(Assignment) Take each line of the material that includes "thumb" and copy it.

(Data for processing)
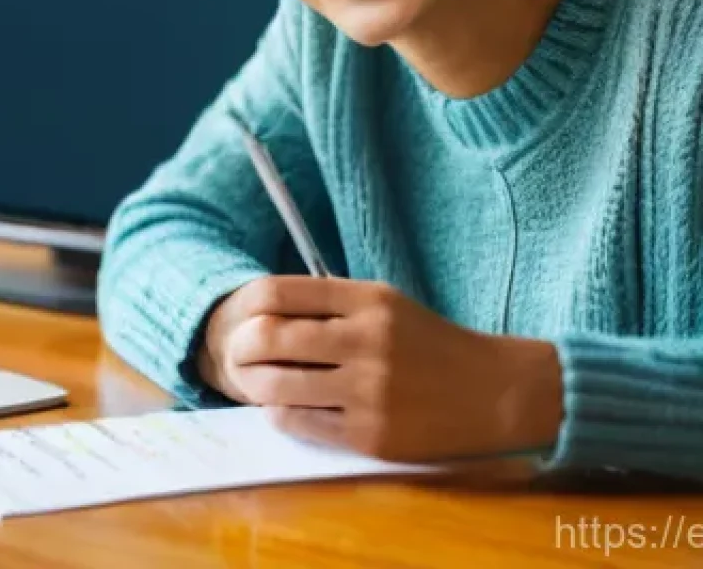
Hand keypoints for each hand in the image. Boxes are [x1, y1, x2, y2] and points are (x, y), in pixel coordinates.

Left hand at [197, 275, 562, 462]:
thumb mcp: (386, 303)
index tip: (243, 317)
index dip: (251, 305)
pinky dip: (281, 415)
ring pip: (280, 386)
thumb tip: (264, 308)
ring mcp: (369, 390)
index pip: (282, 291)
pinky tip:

--

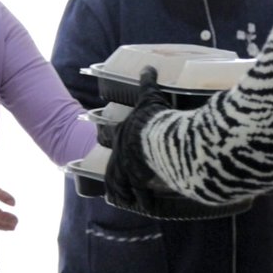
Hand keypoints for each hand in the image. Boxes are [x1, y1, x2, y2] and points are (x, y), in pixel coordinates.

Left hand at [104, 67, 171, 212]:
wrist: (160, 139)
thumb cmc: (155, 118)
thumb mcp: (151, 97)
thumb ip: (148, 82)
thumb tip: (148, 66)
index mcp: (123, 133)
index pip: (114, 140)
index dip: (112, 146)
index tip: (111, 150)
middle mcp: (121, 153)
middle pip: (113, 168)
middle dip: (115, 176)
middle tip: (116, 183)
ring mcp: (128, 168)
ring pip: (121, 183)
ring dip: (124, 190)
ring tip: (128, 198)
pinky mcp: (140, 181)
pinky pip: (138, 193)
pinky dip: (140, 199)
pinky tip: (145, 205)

...

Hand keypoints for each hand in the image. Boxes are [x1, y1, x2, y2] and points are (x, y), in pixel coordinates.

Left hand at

(Response for this exercise)
thumb mcp: (386, 303)
thumb tip: (264, 308)
thumb cmc: (155, 118)
thumb mcp: (151, 97)
thumb ip: (148, 82)
thumb tip: (148, 66)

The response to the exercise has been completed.